La mayor parte de la gente que conozco corre por un fin. Hay quien
corre para estar en forma, hay quien lo hace para adelgazar, hay quien lo hace
para preparar otros deportes… Y hay algunos a los que les gusta correr por
correr. Yo soy uno de ellos.
Yo salgo a correr, no a entrenar. Mi placer está en el acto mismo de
trotar por el campo, sintiendo el sol, el viento o la lluvia. Por eso no llevo
música que me impida disfrutar de mi entorno, metiéndome en una burbuja.

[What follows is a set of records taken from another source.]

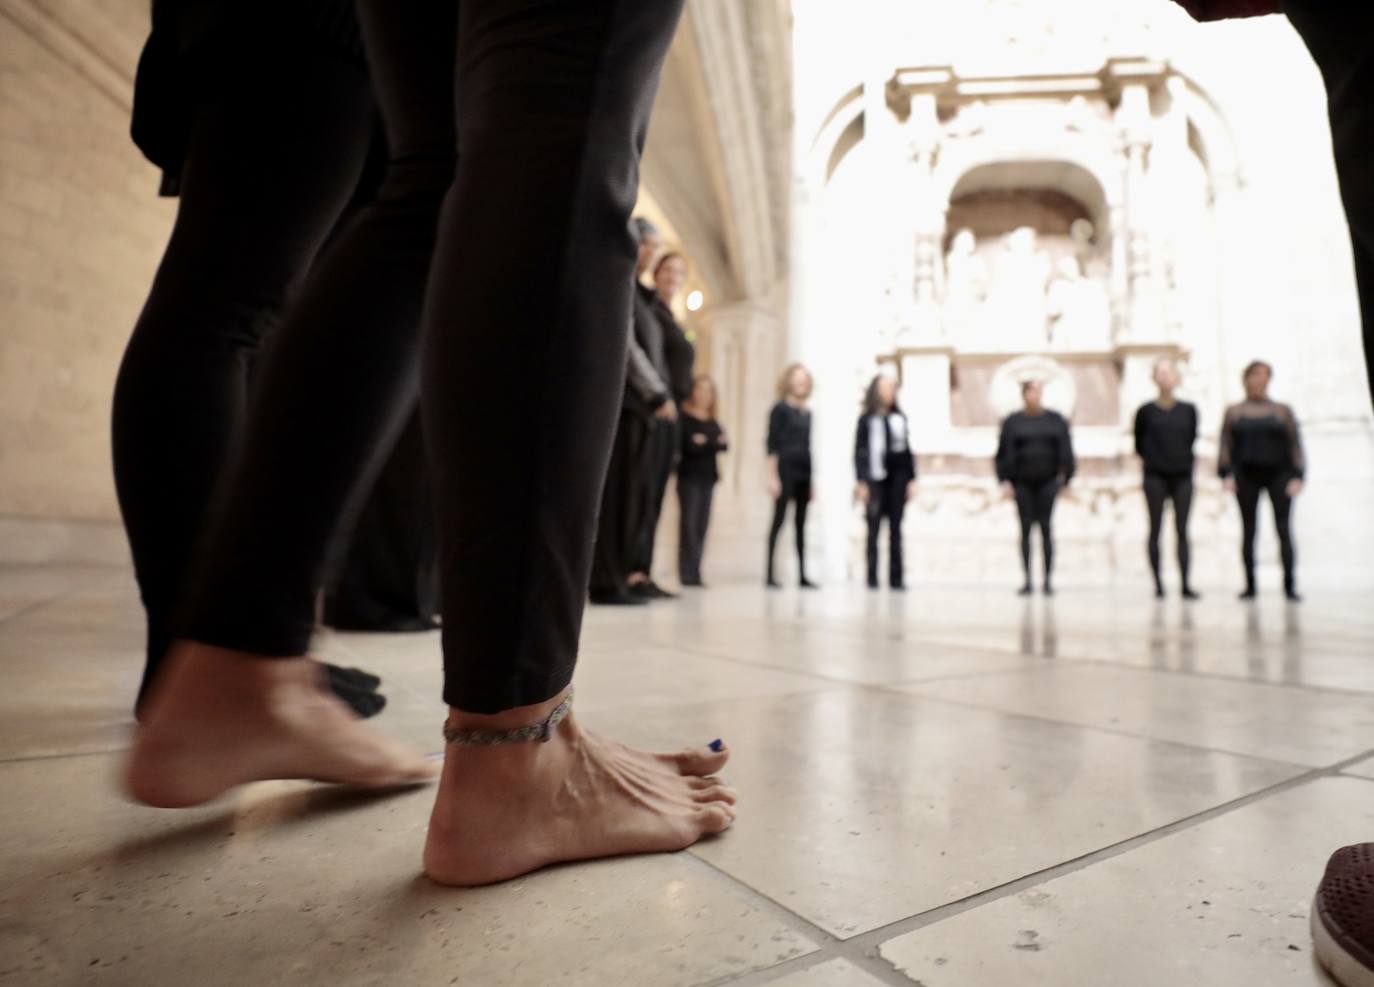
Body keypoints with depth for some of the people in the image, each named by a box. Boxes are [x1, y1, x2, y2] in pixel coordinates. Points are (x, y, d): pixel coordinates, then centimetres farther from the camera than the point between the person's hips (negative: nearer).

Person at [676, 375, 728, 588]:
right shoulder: (683, 418, -2)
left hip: (708, 477, 6)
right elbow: (685, 445, -15)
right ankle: (688, 573, -9)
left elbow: (724, 444, 4)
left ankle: (694, 572, 6)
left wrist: (705, 442, -13)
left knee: (702, 525, 3)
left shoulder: (713, 422, 17)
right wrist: (713, 444, -14)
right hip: (689, 476, -6)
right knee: (689, 523, -10)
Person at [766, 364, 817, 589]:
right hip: (786, 470, -6)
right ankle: (770, 574, -5)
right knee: (779, 520, -7)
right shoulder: (780, 409, -3)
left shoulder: (808, 413, 15)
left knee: (801, 523, 7)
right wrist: (772, 476, -15)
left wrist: (812, 479, 14)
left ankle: (802, 575, 10)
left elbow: (808, 445, 16)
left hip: (804, 472, 6)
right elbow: (772, 444, -8)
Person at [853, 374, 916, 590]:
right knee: (874, 528, 0)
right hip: (875, 479, -3)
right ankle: (872, 578, 5)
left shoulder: (900, 418, 11)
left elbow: (907, 449, 13)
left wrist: (912, 479, 7)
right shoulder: (867, 419, 0)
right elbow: (859, 451, -1)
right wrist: (860, 482, -8)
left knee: (895, 529, 5)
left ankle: (896, 577, 9)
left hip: (898, 478, 3)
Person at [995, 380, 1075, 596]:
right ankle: (1027, 580, 7)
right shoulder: (1013, 422, 4)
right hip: (1022, 483, 0)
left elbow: (1065, 451, 4)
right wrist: (1004, 481, -6)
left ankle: (1049, 579, 2)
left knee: (1045, 528, -2)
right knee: (1026, 529, 2)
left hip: (1047, 482, 0)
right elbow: (1003, 454, 2)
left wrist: (1065, 477, -2)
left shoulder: (1056, 420, 6)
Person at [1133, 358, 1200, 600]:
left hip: (1182, 476, 2)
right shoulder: (1146, 411, -1)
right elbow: (1139, 443, 6)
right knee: (1155, 529, 2)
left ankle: (1185, 584, 3)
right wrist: (1152, 459, 3)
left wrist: (1184, 460, 7)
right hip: (1155, 477, -2)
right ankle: (1158, 583, 8)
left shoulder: (1188, 410, 5)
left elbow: (1192, 438, 14)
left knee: (1182, 530, 2)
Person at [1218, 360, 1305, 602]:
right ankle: (1250, 585, 6)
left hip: (1279, 474, 0)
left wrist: (1297, 476, -5)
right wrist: (1227, 474, -6)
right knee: (1248, 531, 2)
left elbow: (1295, 444, 6)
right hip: (1246, 475, 0)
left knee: (1284, 530, -5)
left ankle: (1290, 584, -1)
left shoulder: (1283, 411, 10)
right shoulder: (1234, 412, 10)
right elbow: (1225, 446, 7)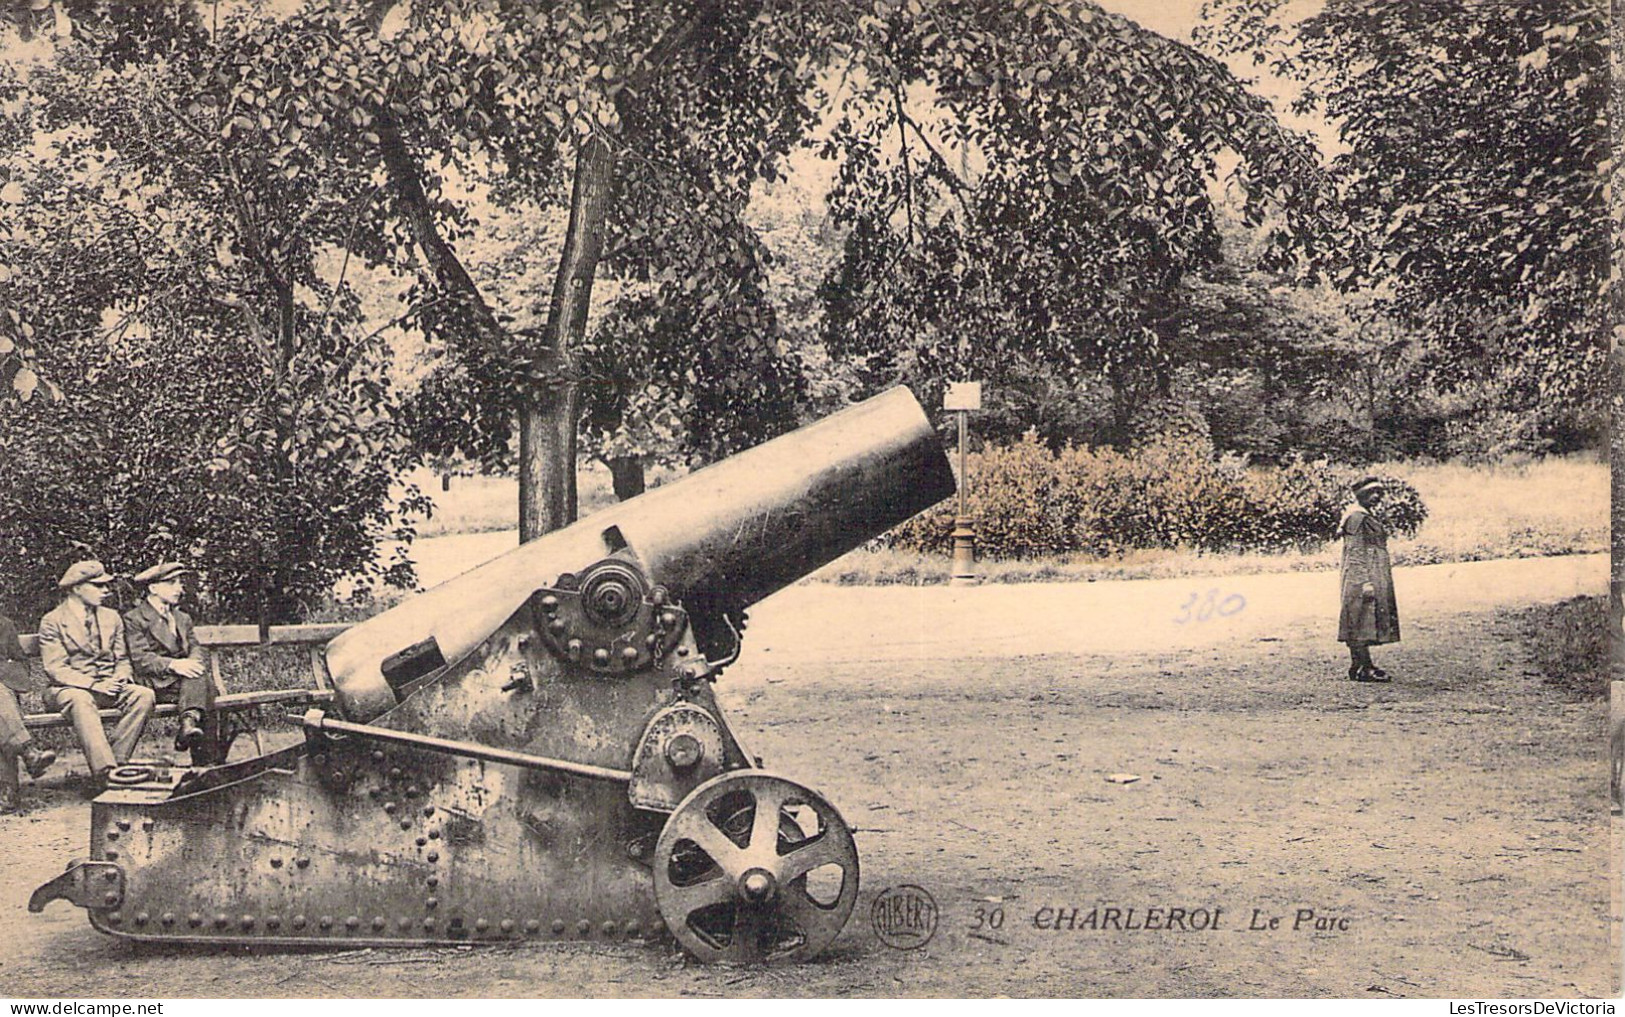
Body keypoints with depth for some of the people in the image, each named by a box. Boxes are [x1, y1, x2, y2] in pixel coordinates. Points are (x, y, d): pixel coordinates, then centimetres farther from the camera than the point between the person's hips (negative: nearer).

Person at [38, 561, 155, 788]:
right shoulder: (52, 622, -1)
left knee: (143, 695, -26)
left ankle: (116, 763, -26)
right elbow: (56, 669, -10)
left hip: (108, 687, 5)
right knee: (80, 701, -40)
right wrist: (93, 684, -22)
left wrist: (121, 677, -7)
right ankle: (105, 772, -47)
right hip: (68, 689, -5)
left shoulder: (111, 618, 16)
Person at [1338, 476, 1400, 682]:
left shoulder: (1370, 517, 19)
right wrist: (1365, 582, -22)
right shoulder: (1356, 517, -12)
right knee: (1362, 620, -9)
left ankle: (1360, 665, 13)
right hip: (1363, 575, -10)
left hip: (1377, 577, 10)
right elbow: (1355, 553, -17)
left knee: (1365, 623, 10)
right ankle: (1363, 667, -8)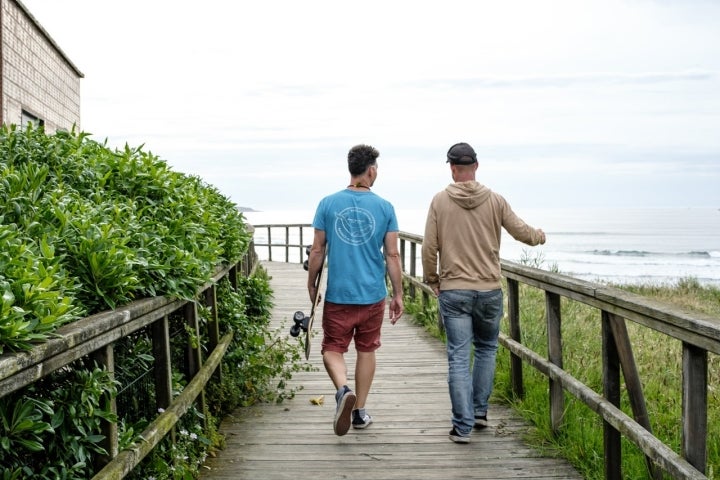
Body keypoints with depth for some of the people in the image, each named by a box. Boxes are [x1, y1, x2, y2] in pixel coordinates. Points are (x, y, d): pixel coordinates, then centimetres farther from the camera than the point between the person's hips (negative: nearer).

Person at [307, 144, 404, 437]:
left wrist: (311, 284, 14)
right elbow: (392, 255, -2)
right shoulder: (384, 208, -3)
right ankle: (359, 412, 21)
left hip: (338, 294, -1)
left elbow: (317, 251, 0)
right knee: (366, 350, 15)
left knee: (333, 349, 10)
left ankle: (343, 389, -19)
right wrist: (398, 295, 7)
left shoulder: (328, 204, -3)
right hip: (373, 295, 1)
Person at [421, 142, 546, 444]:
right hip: (489, 290, 2)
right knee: (486, 349, 21)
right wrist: (540, 236, 32)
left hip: (453, 291, -1)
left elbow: (429, 248, -4)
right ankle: (479, 411, 26)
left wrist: (431, 279, 13)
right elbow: (521, 231, 9)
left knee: (458, 357, 1)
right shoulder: (495, 201, -1)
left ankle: (463, 426, 0)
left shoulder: (440, 201, -4)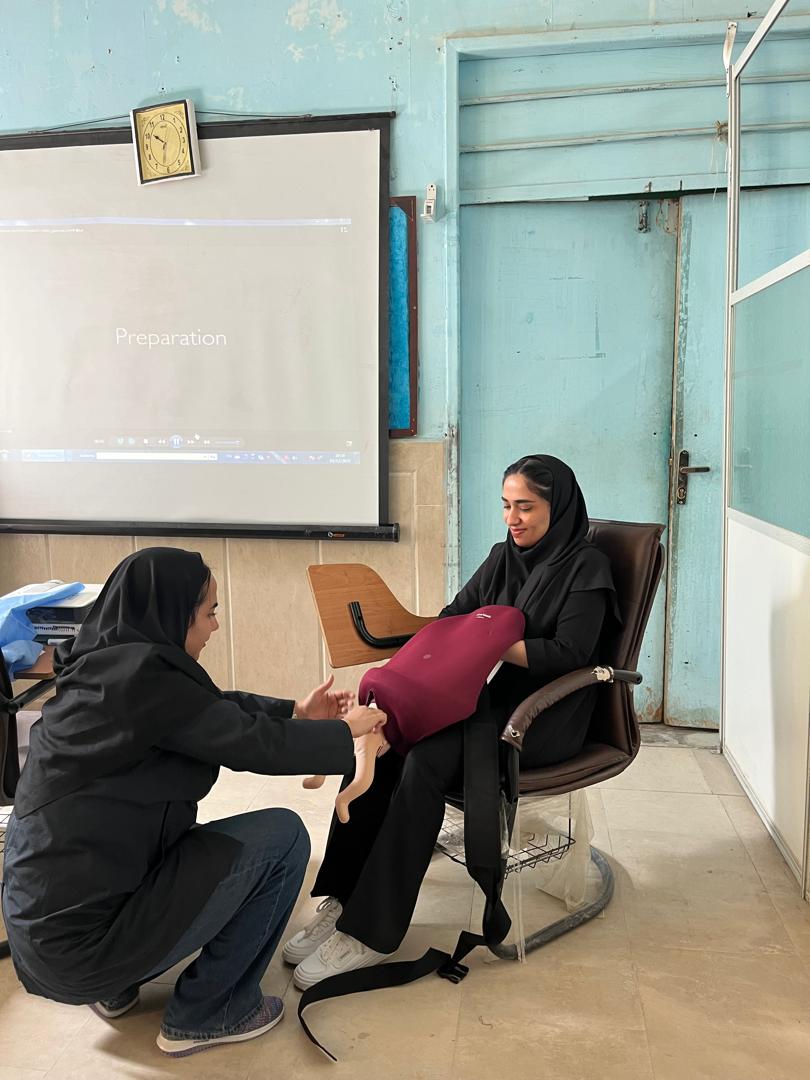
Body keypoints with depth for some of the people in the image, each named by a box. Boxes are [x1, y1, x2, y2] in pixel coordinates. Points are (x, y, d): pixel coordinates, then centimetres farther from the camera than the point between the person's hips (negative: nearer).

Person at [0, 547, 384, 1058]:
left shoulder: (105, 664, 4)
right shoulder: (142, 675, -22)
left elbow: (220, 707, 17)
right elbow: (257, 745, -14)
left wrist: (295, 712, 14)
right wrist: (345, 731, 2)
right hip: (81, 936, -9)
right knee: (283, 836, -4)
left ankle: (117, 987, 22)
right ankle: (203, 1015, 9)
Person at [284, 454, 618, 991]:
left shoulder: (586, 567, -6)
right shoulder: (503, 557, 13)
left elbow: (569, 654, -15)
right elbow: (454, 618, 10)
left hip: (546, 716, -6)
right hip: (493, 698, 6)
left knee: (425, 759, -30)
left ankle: (371, 931, -22)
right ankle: (343, 900, -15)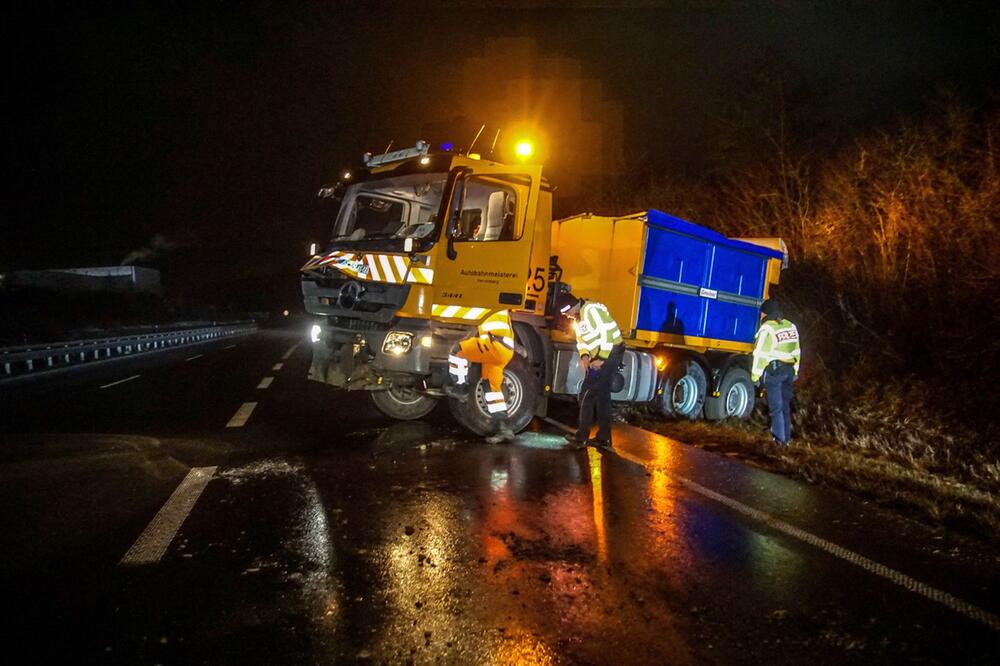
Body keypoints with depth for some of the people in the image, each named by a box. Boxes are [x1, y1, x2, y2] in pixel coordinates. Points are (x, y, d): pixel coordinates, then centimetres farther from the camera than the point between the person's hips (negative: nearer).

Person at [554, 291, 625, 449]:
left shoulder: (592, 310, -17)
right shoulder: (579, 316, 15)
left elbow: (608, 333, -23)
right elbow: (581, 340, 15)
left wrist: (601, 359, -20)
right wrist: (584, 356, -5)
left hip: (610, 353, -10)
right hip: (601, 356, 10)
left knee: (587, 394, -6)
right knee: (602, 395, 12)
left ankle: (582, 436, 0)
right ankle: (603, 438, 17)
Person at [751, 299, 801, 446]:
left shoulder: (767, 328, -12)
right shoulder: (791, 326, 11)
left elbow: (760, 354, -15)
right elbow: (796, 351, 16)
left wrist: (755, 375, -11)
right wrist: (795, 371, 23)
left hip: (774, 371, -7)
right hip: (789, 370, 7)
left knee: (776, 407, -1)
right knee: (785, 405, 14)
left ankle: (780, 439, 0)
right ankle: (787, 437, 20)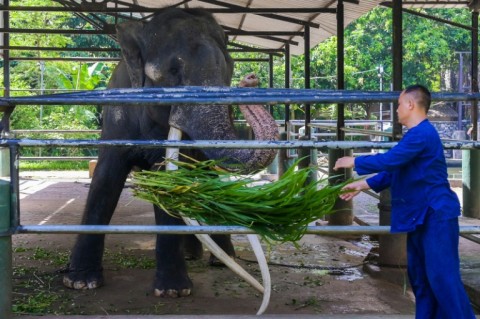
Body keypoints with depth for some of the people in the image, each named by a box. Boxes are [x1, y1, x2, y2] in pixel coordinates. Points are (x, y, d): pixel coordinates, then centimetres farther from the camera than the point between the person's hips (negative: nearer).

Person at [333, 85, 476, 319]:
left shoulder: (422, 133, -18)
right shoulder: (416, 134, 16)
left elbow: (389, 160, -22)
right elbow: (394, 171, 19)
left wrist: (354, 162, -9)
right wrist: (362, 185, 17)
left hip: (436, 214, -10)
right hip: (420, 215, 10)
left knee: (442, 276, -10)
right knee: (419, 274, 13)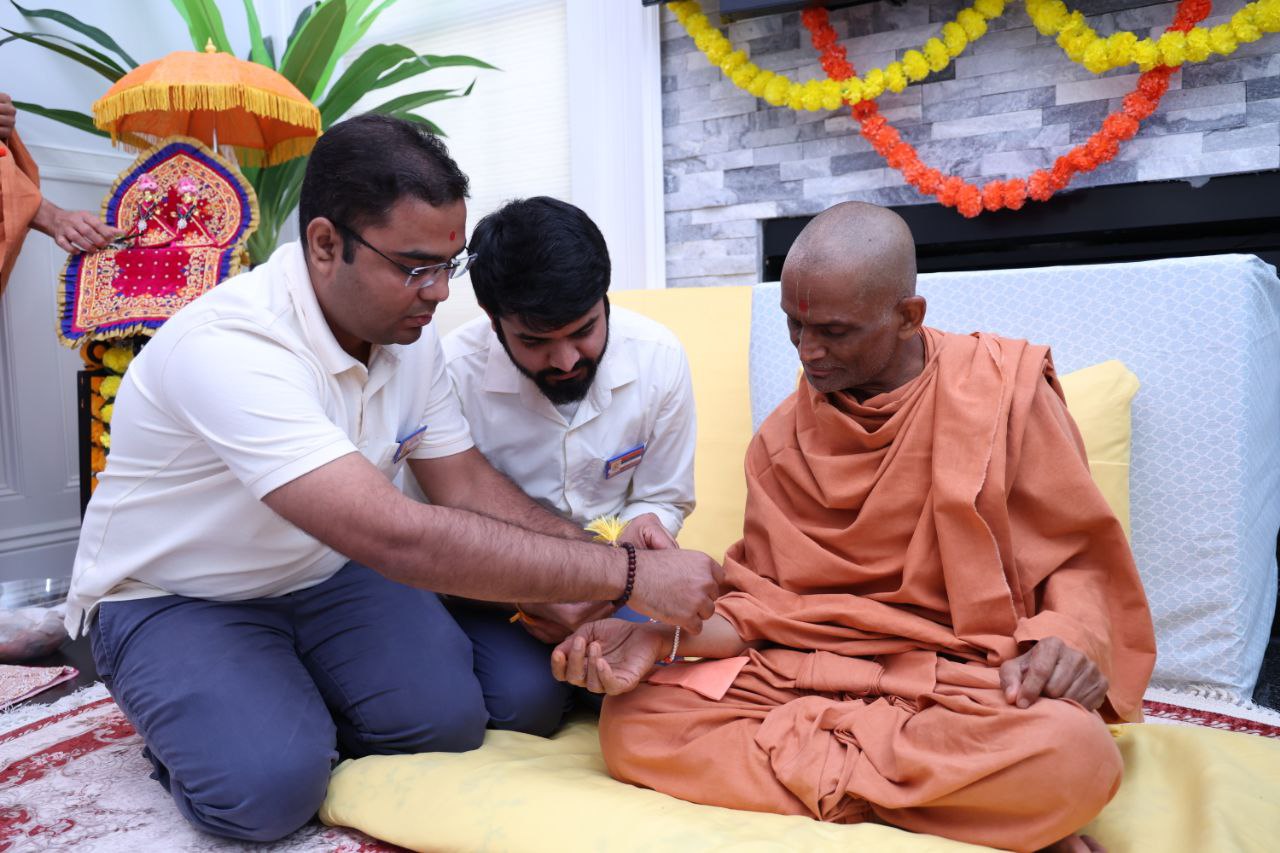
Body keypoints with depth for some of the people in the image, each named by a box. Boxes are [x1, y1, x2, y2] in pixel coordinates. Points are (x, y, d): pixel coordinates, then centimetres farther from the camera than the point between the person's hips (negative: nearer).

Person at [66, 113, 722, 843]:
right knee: (269, 785, -26)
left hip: (324, 574, 5)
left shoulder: (409, 331, -9)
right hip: (174, 598, -5)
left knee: (448, 718, -15)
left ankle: (292, 703, 13)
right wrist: (627, 575, -41)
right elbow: (400, 538, -43)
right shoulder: (228, 346, -34)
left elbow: (468, 483, -6)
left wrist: (605, 572, -21)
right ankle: (199, 714, 8)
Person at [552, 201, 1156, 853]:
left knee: (1074, 752, -36)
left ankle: (810, 764, -14)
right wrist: (662, 639, -12)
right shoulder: (781, 439, 5)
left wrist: (1068, 637, -19)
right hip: (807, 675, 4)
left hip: (962, 682, -4)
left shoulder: (1004, 389, -3)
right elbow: (763, 604, 5)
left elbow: (1077, 558, 3)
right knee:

Pero no compito. No porque no sea rápido. De hecho, soy muy lento
(aunque creo que la gente que corre en carreras organizadas no lo hace sólo para
ganar). Las razones de que a mí no me guste competir son variadas.
Para empezar, el asfalto. Y no me refiero solamente al pavimento. Para
mí, el mayor placer está en correr por el campo, a ser posible por bosques,
montañas y valles salvajes. No suele ser ese el escenario de la mayor parte de
las carreras.
En segundo lugar, por la soledad. Me gusta ir con un grupo pequeño de
amigos o, mejor, solo. No me gustan las multitudes (y para mi hacen falta muy
pocos para ser multitud).
Luego, la oportunidad. Suelo correr a salto de mata. En sentido literal
y figurado. La familia va primero. Si hay un rato perdido, abro la puerta y
corro. Cuando puedo.
Y encima, el coste. Hay carreras que valen lo que cuestan, bien por su
esmerada organización o por recaudar fondos para diversas causas. Pero son las
menos. Muchas cobran por un servicio inexistente (una camiseta y un refresco no
son servicio).
Aunque la razón más importante de todas es que para mí correr no es
competir. Son dos cosas totalmente diferentes, no incompatibles, que la gente
suele meter en un mismo saco. Por esto en el blog no hablo de calendarios, ni
de resultados. Hablo sólo del placer, de la experiencia, del cansancio, de la
frustración o de la belleza de correr. Sencillamente eso.